Paper detail

On Mappings on the Hypercube with Small Average Stretch

Let $A \subseteq \{0,1\}^n$ be a set of size $2^{n-1}$, and let $ϕ\colon \{0,1\}^{n-1} \to A$ be a bijection. We define the average stretch of $ϕ$ as ${\sf avgStretch}(ϕ) = {\mathbb E}[{\sf dist}(ϕ(x),ϕ(x'))]$, where the expectation is taken over uniformly random $x,x' \in \{0,1\}^{n-1}$ that differ in exactly one coordinate. In this paper we continue the line of research studying mappings on the discrete hypercube with small average stretch. We prove the following results. (1) For any set $A \subseteq \{0,1\}^n$ of density $1/2$ there exists a bijection $ϕ_A \colon \{0,1\}^{n-1} \to A$ such that ${\sf avgstretch}(ϕ_A) = O(\sqrt{n})$. (2) For $n = 3^k$ let $A_{{\sf rec\text{-}maj}} = \{x \in \{0,1\}^n : {\sf rec\text{-}maj}(x) = 1\}$, where ${\sf rec\text{-}maj} : \{0,1\}^n \to \{0,1\}$ is the function recursive majority of 3's.

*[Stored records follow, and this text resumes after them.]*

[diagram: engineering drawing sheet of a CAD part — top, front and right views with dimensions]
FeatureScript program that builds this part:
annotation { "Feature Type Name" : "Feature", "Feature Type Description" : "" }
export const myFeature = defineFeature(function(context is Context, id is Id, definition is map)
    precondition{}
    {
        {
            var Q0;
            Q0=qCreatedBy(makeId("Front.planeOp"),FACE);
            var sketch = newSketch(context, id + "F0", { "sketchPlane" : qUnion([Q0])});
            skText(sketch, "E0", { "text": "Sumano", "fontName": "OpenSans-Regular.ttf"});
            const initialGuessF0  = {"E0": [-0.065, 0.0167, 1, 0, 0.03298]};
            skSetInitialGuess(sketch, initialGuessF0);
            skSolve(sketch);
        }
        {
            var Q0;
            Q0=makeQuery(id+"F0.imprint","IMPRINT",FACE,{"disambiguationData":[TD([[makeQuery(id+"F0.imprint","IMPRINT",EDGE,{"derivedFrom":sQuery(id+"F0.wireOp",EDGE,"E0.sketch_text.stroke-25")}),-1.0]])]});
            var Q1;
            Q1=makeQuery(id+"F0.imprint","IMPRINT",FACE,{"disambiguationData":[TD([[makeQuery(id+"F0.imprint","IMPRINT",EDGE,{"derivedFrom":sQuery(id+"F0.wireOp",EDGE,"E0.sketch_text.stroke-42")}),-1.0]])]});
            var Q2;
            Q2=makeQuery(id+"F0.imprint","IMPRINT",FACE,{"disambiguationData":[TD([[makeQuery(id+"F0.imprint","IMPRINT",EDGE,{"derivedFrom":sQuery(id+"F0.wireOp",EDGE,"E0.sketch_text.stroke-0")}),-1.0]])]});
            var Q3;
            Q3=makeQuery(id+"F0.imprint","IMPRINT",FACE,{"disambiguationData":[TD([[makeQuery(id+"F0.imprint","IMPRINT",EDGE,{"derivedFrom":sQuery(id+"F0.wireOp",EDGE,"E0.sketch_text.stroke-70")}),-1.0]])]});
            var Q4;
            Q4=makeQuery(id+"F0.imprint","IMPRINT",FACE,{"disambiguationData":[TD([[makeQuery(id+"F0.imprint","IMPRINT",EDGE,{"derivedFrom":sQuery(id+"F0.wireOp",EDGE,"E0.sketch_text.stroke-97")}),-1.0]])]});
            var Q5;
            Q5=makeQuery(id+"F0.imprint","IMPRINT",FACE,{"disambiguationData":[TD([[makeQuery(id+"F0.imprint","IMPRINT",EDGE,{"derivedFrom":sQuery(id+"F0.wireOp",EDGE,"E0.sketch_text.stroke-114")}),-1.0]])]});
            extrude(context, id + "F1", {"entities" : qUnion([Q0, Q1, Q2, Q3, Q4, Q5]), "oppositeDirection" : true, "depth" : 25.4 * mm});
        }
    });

There exists a bijection $ϕ_{{\sf rec\text{-}maj}} \colon \{0,1\}^{n-1} \to A_{\sf rec\text{-}maj}$ such that ${\sf avgstretch}(ϕ_{\sf rec\text{-}maj}) = O(1)$. (3) Let $A_{\sf tribes} = \{x \in \{0,1\}^n : {\sf tribes}(x) = 1\}$. There exists a bijection $ϕ_{\sf tribes} \colon \{0,1\}^{n-1} \to A_{\sf tribes}$ such that ${\sf avgstretch}(ϕ_{\sf tribes}) = O(\log(n))$. These results answer the questions raised by Benjamini et al.\ (FOCS 2014).